22/11/2021 - 09:00 - 18:00 PE02 - Avaliação de sistemas, políticas, programas e serviços de saúde (TODOS OS DIAS) |
35776 - O USO DE INDICADORES NA AVALIAÇÃO DA POLÍTICA DE VIGILÂNCIA EM SAÚDE, APARTIR DE 2012 MARIA OLIVIA SOUSA COSTA - UNIFACS, JOSÉ EUCLIMAR XAVIER MENEZES - UNIFACS
Este trabalho objetiva demonstrar como a exclusão e/ou não pactuação de indicadores de saúde induzem em prejuízos na avaliação da Política Nacional de Vigilância em Saúde. Tem início apresentando a evolução dos indicadores de pactuação inteferderativa do Ministério da Saúde, a partir de 2012, com ênfase nos indicadores de morbidade e mortalidade, vinculados aos agravos à saúde pública. Na sequência investiga se as alterações no quantitativo de indicadores foram acompanhadas de redução de despesas em Vigilância em Saúde. Baseado em método dedutivo, com abordagem quantitativa, utilizou pesquisa descritiva, a partir de estudo exploratório, com dados coletados de forma indireta. Os indicadores correspondem às variáveis do estudo, com suas pactuações a partir de 2012, destacando os que avaliam agravos à saúde. Os resultados demonstram que, o rol de indicadores de pactuação interfederativa, apresentou fragilidades a partir de 2016, tendo como uma das consequências, prejuízos no monitoramento de agravos de saúde pública, assim como no planejamento e na avaliação da gestão em saúde. Essa redução, não seguida de redução da mortalidade de várias doenças, nem tão pouco dos internamentos de tantas outras, não implicou em redução de despesas em vigilância em saúde no período.
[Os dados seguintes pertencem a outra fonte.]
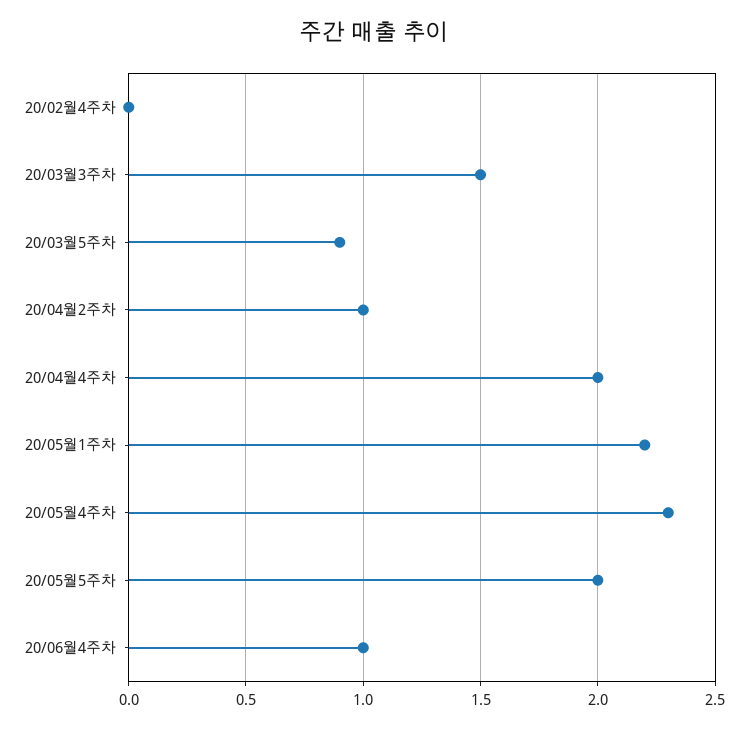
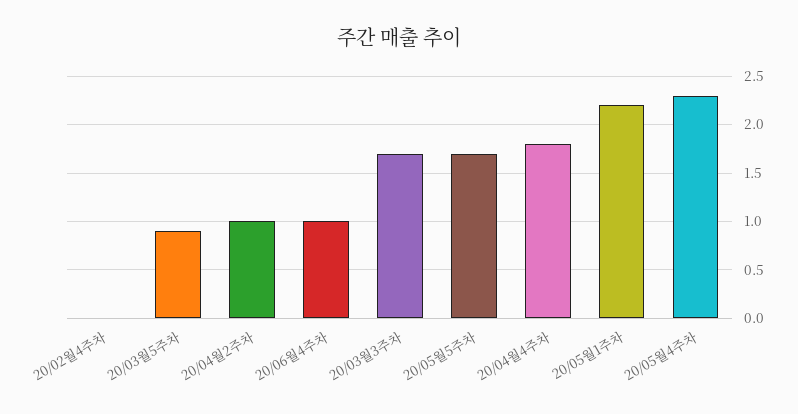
  {
    "20/02월4주차": 0,
-   "20/03월3주차": 1.5,
+   "20/03월3주차": 1.7,
    "20/03월5주차": 0.9,
    "20/04월2주차": 1,
-   "20/04월4주차": 2,
+   "20/04월4주차": 1.8,
    "20/05월1주차": 2.2,
    "20/05월4주차": 2.3,
-   "20/05월5주차": 2,
+   "20/05월5주차": 1.7,
    "20/06월4주차": 1
  }

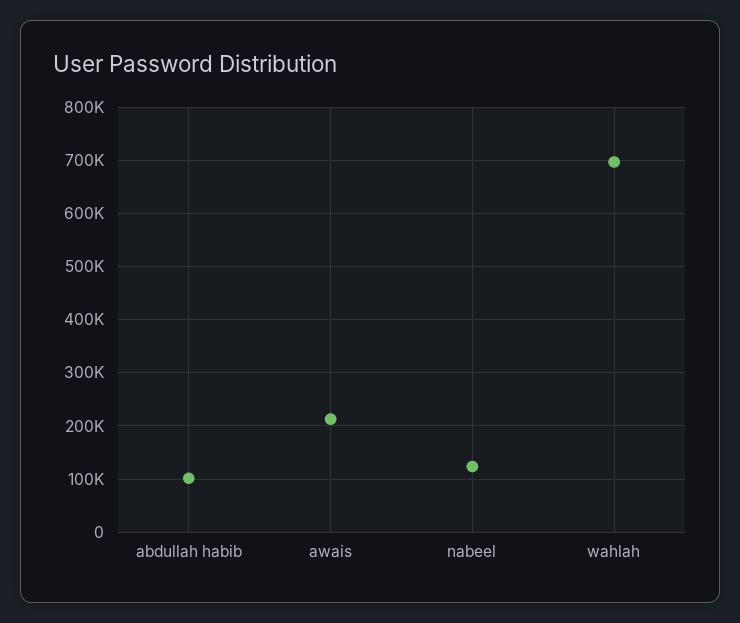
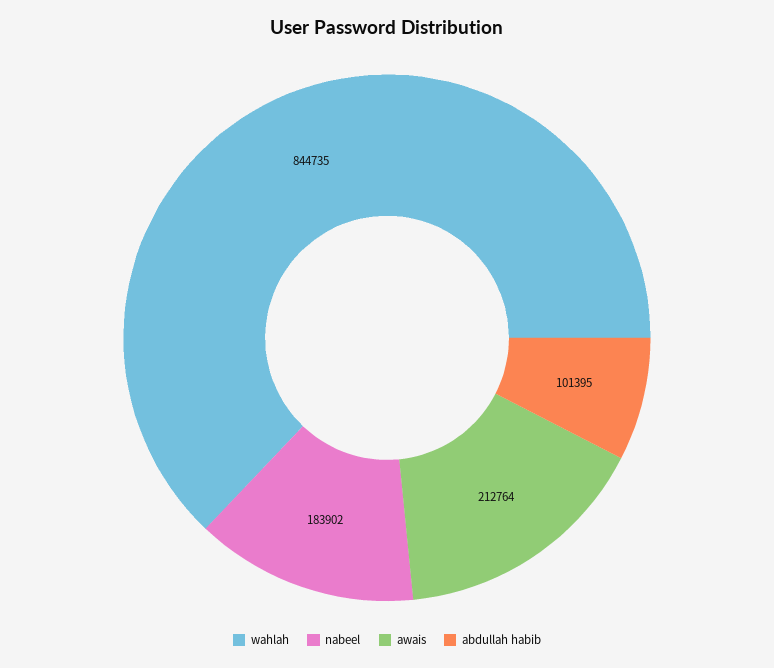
  {
    "abdullah habib": 101395,
    "awais": 212764,
-   "nabeel": 120000,
+   "nabeel": 183902,
-   "wahlah": 700000
+   "wahlah": 844735
  }

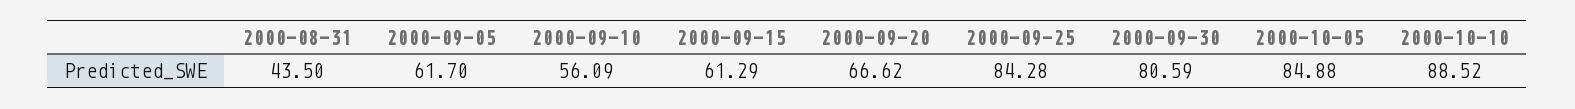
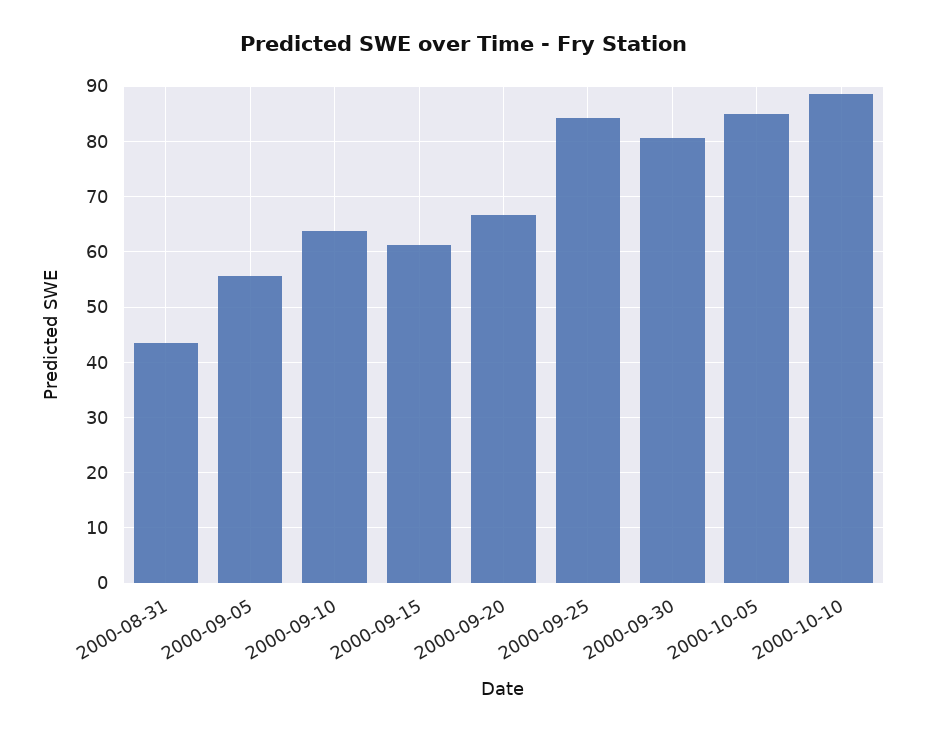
  {
    "2000-08-31": 43.5,
-   "2000-09-05": 61.7,
+   "2000-09-05": 56,
-   "2000-09-10": 56.09,
+   "2000-09-10": 64,
    "2000-09-15": 61.29,
    "2000-09-20": 66.62,
    "2000-09-25": 84.28,
    "2000-09-30": 80.59,
    "2000-10-05": 84.88,
    "2000-10-10": 88.52
  }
Portanto, os indicadores suprimidos nos últimos anos, ou não considerados de pactuação obrigatória, apresentam relevante importância no cenário epidemiológico, pois permitem o monitoramento de várias doenças consideradas como negligenciadas pela OMS, que não apresentaram redução significativa no período, exigindo execução de ações de saúde pública na redução do agravo, bem como na prevenção de surtos ou epidemias.